她冷冰冰地未加寒暄,開門見山地問:「新聞部誰把我的備忘錄送給《郵報》的?」
「我不清楚。」他撒了個謊。
「鬼話!你也許知道得不確切,但一定會心中有數的。」
奇平翰決定默然以對,同時,看到馬戈特未曾想到洩露的責任會在自己身上,一下鬆了口氣。
她打破了他們間的沉默,「從我來了後,你一直不予合作。」
「真遺憾你會這樣認為,我相信實際並不這樣。事實是我一直努力對你實話實說。」
馬戈特對這個辯白未加理會,繼續說:「鑑於你態度頑固,我讓人調查了你一番,瞭解到你好些情況。其中一點是:眼前你的工作對你十分重要,從經濟上看,你不敢失去它。」
「我的工作從來對我都重要。至於經濟的重要性,那對誰不都一樣嗎?甚至可能也包括你。」接下來會出現什麼呢?奇平翰不安地尋思著。
網臺的這位頭頭淡淡地、得意地笑著說,「我可不是處在焦頭爛額的離婚糾葛之中。而你是。你的妻子要求從離婚中得到大筆財產,包括你們共有的大部分家產,要是她滿足不了,就會向法庭出具半打的通姦證據,那些都是因為你粗心大意而留下的。此外,你還債臺高築,其中包括一大宗銀行的私人貸款,因此你迫切需要有一份穩定不斷的收入,要不然你就會毀掉,也就與貧民無異。」
他提高嗓門,憤憤地說:「這是侮辱,是對我私事的干涉!」
馬戈特不慌不忙地說:「也許是,可它是事實。」
抗議歸抗議,可他發現她對自己方方面面都這麼瞭解,只覺得萬分驚恐。如今他幾乎身陷絕望的經濟困境,一方面,他從不善於管理安排自己的錢財,多年來,他那可觀的收入從來都是到手不久就花得精光,還負債累累。
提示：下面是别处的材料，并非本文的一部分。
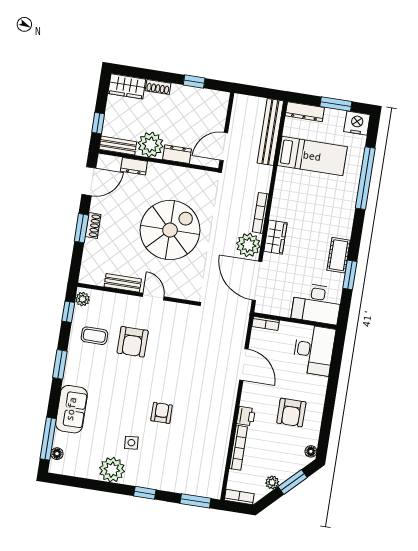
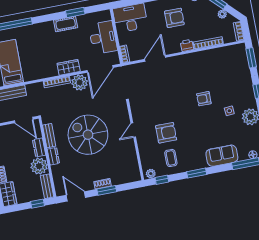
dresser: (134, 166) -> (53, 156), moved
bench: (123, 283) -> (49, 136), moved
desk: (317, 304) -> (103, 38), moved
對於女人的誘惑,他也從來無法抵擋,對這個毛病,他妻子斯塔西婭20年來似乎一直聽之任之,直到三個月前,她鬱積在心頭的憤怒和聚集的證據一下爆發出來,變成了可怕的離婚行動。儘管面臨著重重困難,他競沒頭沒腦地又墮入了另一樁戀情,這一次是與麗塔·艾布拉姆斯,cba的新聞製作人。他本無心子這樁豔事,可事情還是發生了。目下,他覺得其樂陶陶,望能繼續發展。可一想到要失去工作,又不禁不寒而慄。
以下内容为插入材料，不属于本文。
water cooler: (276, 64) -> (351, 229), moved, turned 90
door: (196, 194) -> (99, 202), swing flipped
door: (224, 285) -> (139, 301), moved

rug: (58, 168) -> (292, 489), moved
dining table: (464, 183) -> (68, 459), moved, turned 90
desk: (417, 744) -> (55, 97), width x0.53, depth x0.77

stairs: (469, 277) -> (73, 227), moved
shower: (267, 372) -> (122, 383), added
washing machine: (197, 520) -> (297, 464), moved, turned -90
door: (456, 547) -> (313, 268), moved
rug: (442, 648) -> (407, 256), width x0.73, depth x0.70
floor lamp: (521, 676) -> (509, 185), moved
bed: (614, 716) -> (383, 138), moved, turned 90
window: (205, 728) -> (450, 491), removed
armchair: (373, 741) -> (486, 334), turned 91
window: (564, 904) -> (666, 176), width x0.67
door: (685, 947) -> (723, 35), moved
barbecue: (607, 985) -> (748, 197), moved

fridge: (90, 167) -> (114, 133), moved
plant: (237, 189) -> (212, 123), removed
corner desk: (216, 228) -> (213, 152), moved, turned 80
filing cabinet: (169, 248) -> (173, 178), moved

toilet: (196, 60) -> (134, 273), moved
「你仔細聽著,」馬戈特說,「要撤換一個新聞部上任可說是易如反掌,一旦需要這麼做,我會毫不客氣的。當你對發生的事還未回過神時,你就會滾下臺來,被另一個人取而代之。無論是這裡還是其他臺裡,願意幹你這份工作的可是大有人在。明白嗎?」
奇平翰屈從地說:「明白。」
「當然,只要你與我合作,你就會安然無事,但新聞部得按我的政策行事。記住啦,還有一件,一旦我要求做的事與你的意見不合,不要浪費我的時間,給我講什麼新聞準則和純潔,就算你曾經純潔過,當你否決對西奧多·埃利奧特納稅的訊息進行跟蹤報導時,你也就不再純潔了。」馬戈特又淡淡地笑了。
「是啊,我知道這件事。可見你已經蛻變了,那麼再來幾次又有何妨。好了,你可以走了。」
這次談話就發生在兩天之前,現在查克·英森和克勞福德·斯隆帶著各自對全國晚間新聞的看法先後來找新聞部主任。奇平翰深知,他們的分歧必須立即在新聞部內加以解決。
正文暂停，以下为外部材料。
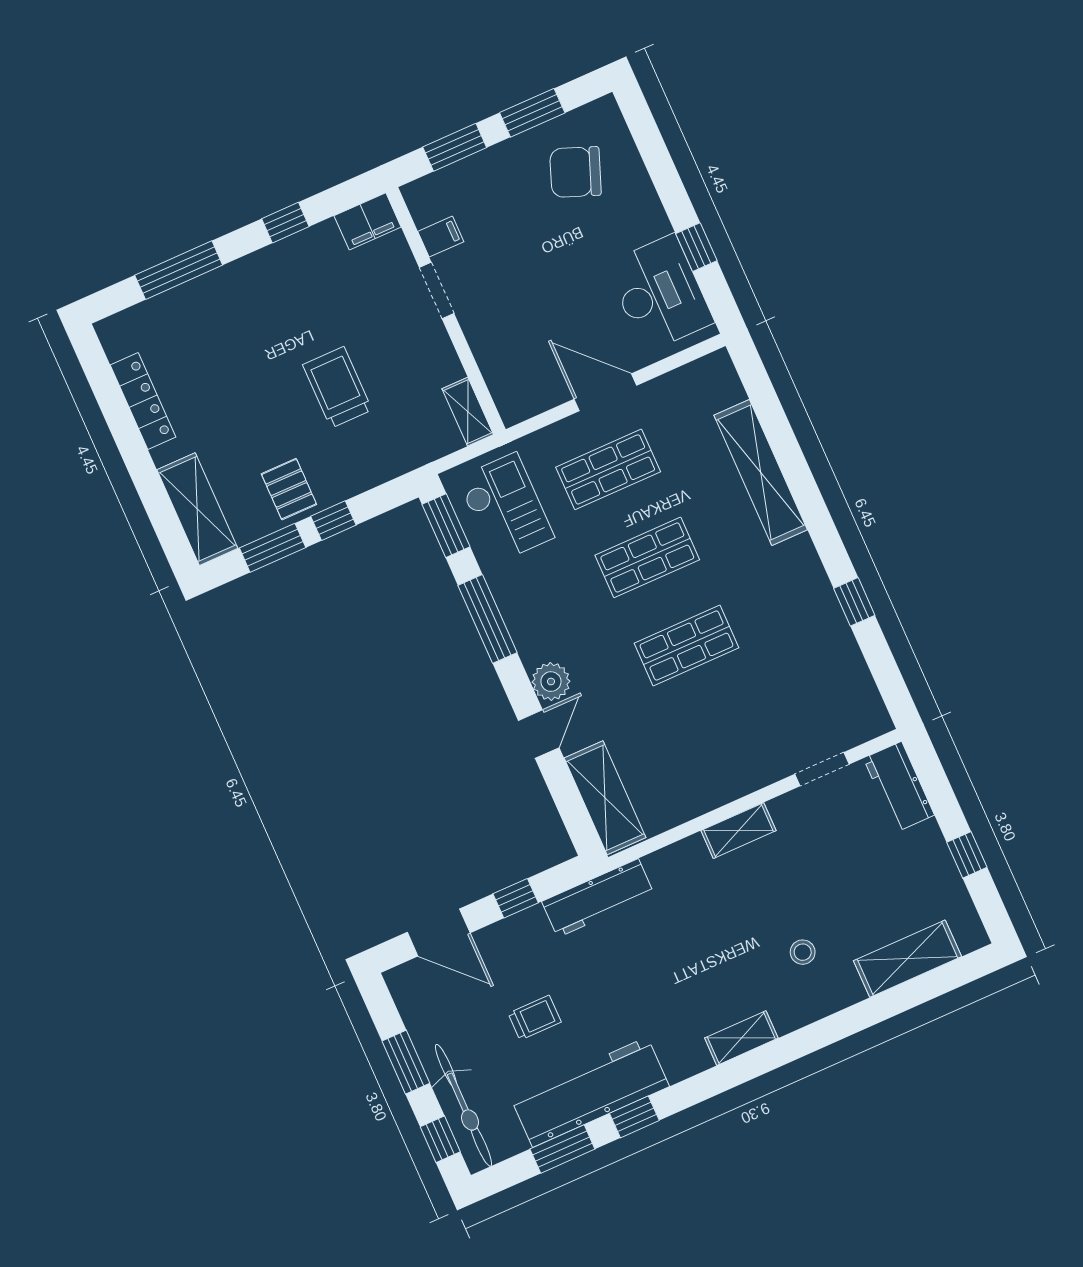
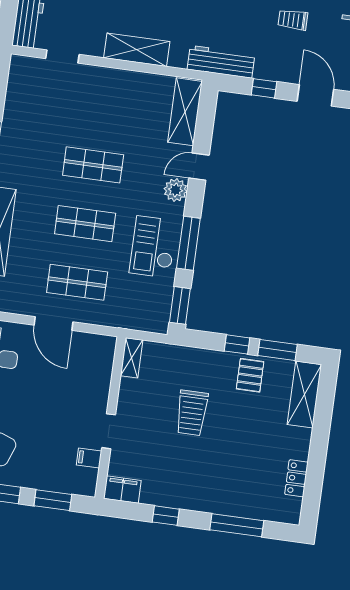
locker: (143, 401) -> (296, 478), width x0.66
checkout: (506, 508) -> (153, 247), moved
shelving: (738, 831) -> (137, 50), width x1.50, depth x1.33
他可不願再去見馬戈特,再與她對峙,相隔的時間越長越好。
「我要告訴你,克勞夫,我也這麼告訴查克的,」奇平翰說,「現在這個時候,如果你們倆把私下的爭鬥捅出去,那麼就會給我們新聞部的人造成最大傷害。在斯通亨奇那邊,新聞部最吃不開。至於查克想去把馬戈特·勞埃德—梅森扯進來,那她既不會支援他,也不會幫助你。她很可能是進一步削減開支,認為我們既然還有時間相互衝突,那就是還不夠忙,冗員還太多。」
「我可以進行抗爭。」斯隆說。
「保準不會理你。」奇平翰很難得地生氣了。有些時候一個新聞部主任的責任是在網臺最高管理層面前保護手下的成員,也包括主持人,可這也有限度。這一次,他決定來點硬的。「有一件事也不妨告訴你,我們的新老闆可沒有多少時間見你。由於你和其他的人給《時報》寫了那封蠢透了的信,她說你目空一切,拿錢太多。」
斯隆爭辯說,「那封信是個必盡的責任。我有權自由發表意見,所以我發表了。」
「屁話!你沒有理由在那上面籤你的名。這一點,我同意馬戈特的看法。我說,克勞夫,成熟點吧!你不能拿著網臺這麼多的錢,卻像個雜工一樣,高興時就隨意亂說。」
「變更新聞編排是可以的。」奇平翰對他說,「我自己也有些看法。我們可以在這裡解決。」
「怎麼解決?」
「從下週起,我將與你和查克·英森碰頭,以取得一致意見為準,哪怕我把你們的頭擰到一起,也要找出個可接受的折衷辦法。」
「我們可以試試吧,」斯隆不無疑慮地說,「不過這不能完全令人滿意。」
奇平翰聳聳肩。「你找出點盡如人意的事給我看看。」
新聞部主任走後,斯隆坐在那裡一動不動,悶悶不樂地回味著剛才的談話。然後,他記起擴音器裡有關拉奇蒙特的通報,很想知道另外還有沒有訊息,就離開辦公室朝新聞室走去。